Carve out time in your week to prioritize your own learning. Even if you just watch a TED talk or read a few pages of a new book, ensuring that you have time in your schedule to stretch your horizons makes it much more likely you’ll do the same for the rest of your career.
4) The Best Way To Network Is To Deliver Remarkable Work
Far too many people treat networking as an extracurricular activity like running or playing guitar. In reality, the best form of networking is absolutely crushing results in your job–and doing so pays dividends for the rest of your career.
That’s not to say networking isn’t important; it absolutely is. Just don’t be so fascinated with climbing the corporate ladder that you’re not delivering what it takes to get up there.
5) Learn To Sell
Do I mean you need to become a sales rep to be successful? Nope. (But that’s awesome if you are.)
What I mean is you need to learn to sell your ideas, expertise, or vision. Make presenting yourself and your ideas something that helps you stand out from the pack.
Selling yourself doesn’t have to be public speaking. It can also be using data creatively to sell your idea, designing beautiful materials to sell your product, or collaborating with your peers to get buy-in on an initiative you want your organization to prioritize.
The key is to learn how to sell your ideas and your input as early in your career as possible–doing so helps your personal and professional brand and builds your comfort level with expanding your influence and ideas.
6) Rack Up Results, Not Recognition
The biggest complaint I hear from folks new to the workforce is that another person got credit for their work and “that’s not fair.” It is incredibly frustrating when other people get credit for your blood, sweat, and tears, but guess what: Life isn’t always fair, and neither is work.
However, I can tell you that over time, fortune rewards those who rack up results instead of focusing on getting credit. Instead of obsessing over recognition and credit, obsess over results.
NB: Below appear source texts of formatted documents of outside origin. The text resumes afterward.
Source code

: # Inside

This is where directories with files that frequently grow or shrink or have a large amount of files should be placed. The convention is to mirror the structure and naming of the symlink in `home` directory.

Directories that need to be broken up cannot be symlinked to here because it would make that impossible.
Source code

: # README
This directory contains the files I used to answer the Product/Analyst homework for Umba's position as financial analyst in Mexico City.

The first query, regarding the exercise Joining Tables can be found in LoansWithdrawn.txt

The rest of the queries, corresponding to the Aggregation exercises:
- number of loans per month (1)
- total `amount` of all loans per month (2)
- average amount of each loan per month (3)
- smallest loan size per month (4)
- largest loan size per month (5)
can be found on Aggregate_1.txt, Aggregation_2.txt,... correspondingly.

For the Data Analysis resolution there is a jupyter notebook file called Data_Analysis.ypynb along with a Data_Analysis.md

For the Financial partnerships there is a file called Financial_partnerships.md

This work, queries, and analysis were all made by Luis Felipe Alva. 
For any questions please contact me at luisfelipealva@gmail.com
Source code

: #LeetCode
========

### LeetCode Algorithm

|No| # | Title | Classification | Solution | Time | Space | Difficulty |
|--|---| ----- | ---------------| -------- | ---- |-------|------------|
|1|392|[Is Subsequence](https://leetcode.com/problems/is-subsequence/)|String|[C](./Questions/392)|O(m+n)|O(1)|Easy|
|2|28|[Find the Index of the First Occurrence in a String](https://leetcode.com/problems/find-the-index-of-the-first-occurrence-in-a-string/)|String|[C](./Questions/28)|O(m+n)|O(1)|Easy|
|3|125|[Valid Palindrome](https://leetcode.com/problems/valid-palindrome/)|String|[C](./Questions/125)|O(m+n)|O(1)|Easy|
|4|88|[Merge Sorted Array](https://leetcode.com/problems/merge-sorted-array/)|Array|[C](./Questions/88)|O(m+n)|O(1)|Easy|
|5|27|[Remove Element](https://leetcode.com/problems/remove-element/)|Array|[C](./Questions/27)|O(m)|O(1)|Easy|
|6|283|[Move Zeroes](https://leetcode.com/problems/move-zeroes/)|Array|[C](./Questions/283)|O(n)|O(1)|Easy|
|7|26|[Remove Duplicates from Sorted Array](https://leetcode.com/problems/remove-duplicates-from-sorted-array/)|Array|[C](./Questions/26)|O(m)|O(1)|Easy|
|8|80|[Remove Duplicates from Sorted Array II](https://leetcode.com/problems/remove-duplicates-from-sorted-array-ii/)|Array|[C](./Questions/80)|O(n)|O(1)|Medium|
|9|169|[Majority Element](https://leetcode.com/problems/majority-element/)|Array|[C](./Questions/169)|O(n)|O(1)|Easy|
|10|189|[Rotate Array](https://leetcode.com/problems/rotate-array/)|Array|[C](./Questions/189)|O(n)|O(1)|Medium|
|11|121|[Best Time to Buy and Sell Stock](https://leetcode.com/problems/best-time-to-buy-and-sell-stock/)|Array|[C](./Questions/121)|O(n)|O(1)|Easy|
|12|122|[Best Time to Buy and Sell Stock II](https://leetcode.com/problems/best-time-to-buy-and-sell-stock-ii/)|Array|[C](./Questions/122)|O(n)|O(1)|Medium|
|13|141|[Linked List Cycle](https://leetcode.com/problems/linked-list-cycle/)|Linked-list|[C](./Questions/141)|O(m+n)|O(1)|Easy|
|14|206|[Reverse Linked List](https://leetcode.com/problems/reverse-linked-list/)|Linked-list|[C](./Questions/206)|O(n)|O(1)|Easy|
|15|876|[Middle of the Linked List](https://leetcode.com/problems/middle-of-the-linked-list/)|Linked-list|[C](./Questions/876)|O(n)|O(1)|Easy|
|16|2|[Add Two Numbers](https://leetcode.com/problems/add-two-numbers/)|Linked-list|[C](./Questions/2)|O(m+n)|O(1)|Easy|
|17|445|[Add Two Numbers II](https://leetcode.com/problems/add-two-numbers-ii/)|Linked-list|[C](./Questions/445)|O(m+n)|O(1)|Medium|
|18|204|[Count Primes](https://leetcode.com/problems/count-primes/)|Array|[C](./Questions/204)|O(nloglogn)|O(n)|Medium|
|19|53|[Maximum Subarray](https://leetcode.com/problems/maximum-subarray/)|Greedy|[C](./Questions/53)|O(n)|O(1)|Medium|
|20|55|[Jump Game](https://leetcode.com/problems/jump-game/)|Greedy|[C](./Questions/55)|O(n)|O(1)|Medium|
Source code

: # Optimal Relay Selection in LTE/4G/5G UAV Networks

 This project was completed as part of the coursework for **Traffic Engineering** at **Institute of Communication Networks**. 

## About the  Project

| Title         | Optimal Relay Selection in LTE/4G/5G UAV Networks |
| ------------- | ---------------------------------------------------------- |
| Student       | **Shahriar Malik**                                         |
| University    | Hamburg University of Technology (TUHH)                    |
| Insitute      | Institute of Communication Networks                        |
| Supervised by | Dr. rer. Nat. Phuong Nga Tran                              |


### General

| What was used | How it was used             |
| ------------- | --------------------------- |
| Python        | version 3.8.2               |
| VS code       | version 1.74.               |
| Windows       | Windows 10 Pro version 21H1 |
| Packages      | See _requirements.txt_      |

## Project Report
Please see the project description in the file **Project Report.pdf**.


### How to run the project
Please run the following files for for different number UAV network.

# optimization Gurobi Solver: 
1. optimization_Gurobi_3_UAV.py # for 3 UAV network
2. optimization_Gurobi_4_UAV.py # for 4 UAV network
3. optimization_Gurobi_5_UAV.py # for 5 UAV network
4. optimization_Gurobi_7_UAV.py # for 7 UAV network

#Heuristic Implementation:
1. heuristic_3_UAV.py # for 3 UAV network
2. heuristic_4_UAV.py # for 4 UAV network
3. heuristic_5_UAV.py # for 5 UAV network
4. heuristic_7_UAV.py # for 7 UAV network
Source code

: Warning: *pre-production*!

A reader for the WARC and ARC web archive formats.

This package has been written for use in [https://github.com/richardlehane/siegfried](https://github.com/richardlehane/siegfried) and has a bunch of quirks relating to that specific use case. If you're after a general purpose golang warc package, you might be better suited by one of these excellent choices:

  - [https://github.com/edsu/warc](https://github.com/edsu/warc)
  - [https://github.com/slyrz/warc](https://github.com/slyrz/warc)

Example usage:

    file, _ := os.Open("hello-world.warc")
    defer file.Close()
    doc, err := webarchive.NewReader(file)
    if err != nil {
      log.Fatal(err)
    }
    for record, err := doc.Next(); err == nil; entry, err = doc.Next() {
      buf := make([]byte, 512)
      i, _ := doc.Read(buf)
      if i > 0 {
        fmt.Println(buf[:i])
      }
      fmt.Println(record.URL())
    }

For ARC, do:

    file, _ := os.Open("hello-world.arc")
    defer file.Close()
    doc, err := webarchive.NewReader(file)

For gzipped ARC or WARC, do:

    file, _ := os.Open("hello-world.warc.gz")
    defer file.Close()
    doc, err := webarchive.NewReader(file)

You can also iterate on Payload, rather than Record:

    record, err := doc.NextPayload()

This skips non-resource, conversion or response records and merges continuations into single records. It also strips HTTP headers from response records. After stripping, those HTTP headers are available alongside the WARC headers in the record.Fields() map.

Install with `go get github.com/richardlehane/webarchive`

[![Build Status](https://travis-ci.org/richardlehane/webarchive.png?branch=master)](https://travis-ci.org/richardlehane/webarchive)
Your career will thank you for it later.
7) It’s Not Your Manager’s Job To Manage Your Career
Your boss is your manager at work–not a mind reader, fortune-teller, or psychologist. He or she can and should support you in your professional goals, but the only person in the driver’s seat of your career is you.
Manage it proactively by asking for what you want, making it clear what interests you, and eating up feedback for breakfast, lunch, and dinner–doing so will make you a better employee and a better leader, regardless of whether you stay at a company for 10 months or 10 years.
8) Get The Gratitude Bug Early
I realize I sound ancient saying this (I’m cool with that), but people remember gratitude in a way that outperforms other emotions or motivators. Take the time to thank people who interviewed you, people who made time to share what they know with you, and people whose influence helped you succeed. Be gracious in your praise of others and your kindness toward people who help you: People notice and remember this for years to come.
It used to be that signing on with a new company meant years (if not decades) of your life, but now that people switch jobs every few years, managing your career has become both more important and more challenging. Options seem infinite, grad school seems necessary, and far too early you start comparing your career trajectory to that of others, worried that you’re being left behind or left out. Instead of overthinking your next job, your next decision, or your next networking event, focus on being remarkable at your job, tackling your weaknesses head-on, and being someone who isn’t afraid to take on tasks that other people find terrifying. The rest of it will work itself out, I promise.